The emergency relief agency said that a 14-truck food convoy – the first by WFP since it paused deliveries to northern Gaza on 20 February – was turned back by the Israeli Defence Force (IDF) after a three-hour wait at the Wadi Gaza checkpoint.
“Although today’s convoy did not make it to the north to provide food to the people who are starving, WFP continues to explore every possible means to do so,” said Carl Skau, WFP Deputy Executive Director.
After being turned away, the convoy was rerouted and later stopped by a large crowd of desperate people who looted the food, taking around 200 tonnes from the trucks.
Roads ‘the only option’
The agency also stressed that road routes are the only option to transport large quantities of food needed to avert famine in northern Gaza.
Earlier on Tuesday, with the help of the Royal Jordanian Air Force, six tonnes of WFP food supplies for about 20,000 people were dropped for civilians surviving in the north.
“Airdrops are a last resort and will not avert famine,” Mr. Skau stressed.
“We need entry points to northern Gaza that will allow us to deliver enough food for half a million people in desperate need,” he added.

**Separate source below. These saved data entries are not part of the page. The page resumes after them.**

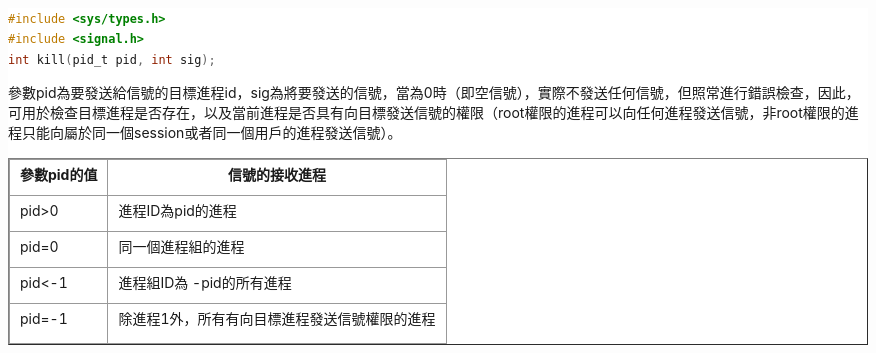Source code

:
 ```c
#include <sys/types.h>
#include <signal.h>
int kill(pid_t pid, int sig);
```

參數pid為要發送給信號的目標進程id，sig為將要發送的信號，當為0時（即空信號），實際不發送任何信號，但照常進行錯誤檢查，因此，可用於檢查目標進程是否存在，以及當前進程是否具有向目標發送信號的權限（root權限的進程可以向任何進程發送信號，非root權限的進程只能向屬於同一個session或者同一個用戶的進程發送信號）。

<table border="1" cellpadding="2" cellspacing="0" width="60%" style="font-size:undefined; border-collapse:collapse; margin-top:10px; margin-bottom:10px">
<thead style="background-color:inherit">
<tr style="background-color:inherit">
<th style="word-break:break-all; border:1px solid rgb(153,153,153); padding:5px 10px; min-height:25px; min-width:25px; height:25px; background-color:inherit">
參數pid的值</th>
<th style="word-break:break-all; border:1px solid rgb(153,153,153); padding:5px 10px; min-height:25px; min-width:25px; height:25px; background-color:inherit">
信號的接收進程</th>
</tr>
</thead>
<tbody style="background-color:inherit">
<tr style="background-color:inherit">
<td style="word-break:break-all; border:1px solid rgb(153,153,153); padding:5px 10px; min-height:25px; min-width:25px; height:25px; background-color:inherit">
pid&gt;0</td>
<td style="word-break:break-all; border:1px solid rgb(153,153,153); padding:5px 10px; min-height:25px; min-width:25px; height:25px; background-color:inherit">
進程ID為pid的進程</td>
</tr>
<tr style="background-color:inherit">
<td style="word-break:break-all; border:1px solid rgb(153,153,153); padding:5px 10px; min-height:25px; min-width:25px; height:25px; background-color:inherit">
pid=0</td>
<td style="word-break:break-all; border:1px solid rgb(153,153,153); padding:5px 10px; min-height:25px; min-width:25px; height:25px; background-color:inherit">
同一個進程組的進程</td>
</tr>
<tr style="background-color:inherit">
<td style="word-break:break-all; border:1px solid rgb(153,153,153); padding:5px 10px; min-height:25px; min-width:25px; height:25px; background-color:inherit">
pid&lt;-1</td>
<td style="word-break:break-all; border:1px solid rgb(153,153,153); padding:5px 10px; min-height:25px; min-width:25px; height:25px; background-color:inherit">
進程組ID為 -pid的所有進程</td>
</tr>
<tr style="background-color:inherit">
<td style="word-break:break-all; border:1px solid rgb(153,153,153); padding:5px 10px; min-height:25px; min-width:25px; height:29px; background-color:inherit">
pid=-1</td>
<td style="word-break:break-all; border:1px solid rgb(153,153,153); padding:5px 10px; min-height:25px; min-width:25px; height:29px; background-color:inherit">
除進程1外，所有有向目標進程發送信號權限的進程</td>
</tr>
</tbody>
</table>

Catastrophic levels of hunger
WFP further warned that hunger has reached catastrophic levels in the north, where children are dying of hunger-related diseases and suffering severe levels of malnutrition.
A massive relief operation requires more entry points into Gaza, including from the north, and the use of Israeli’s Ashdod port, it said, reiterating the need for an urgent ceasefire to enable such an operation.
Extremely challenging conditions
Also on Tuesday, UN Spokesperson Stéphane Dujarric said that humanitarian personnel working on water, sanitation and hygiene in the enclave are reporting extremely challenging conditions amid high levels of displacement and overcrowding in shelters.
According to their latest assessment, some 340 people are sharing a single toilet, there is one shower for roughly 1,300 people on average, and over 80 per cent of households in Gaza lack safe and clean water, Mr. Dujarric said at a press briefing at UN Headquarters in New York.
In response, the UN Children’s Fund (UNICEF) has been providing fuel to operate public and private water wells and desalination plants.
The agency has also delivered more than 50 emergency health kits for more than half a million people and enough newborn kits for 8,700 infants, Mr. Dujarric said.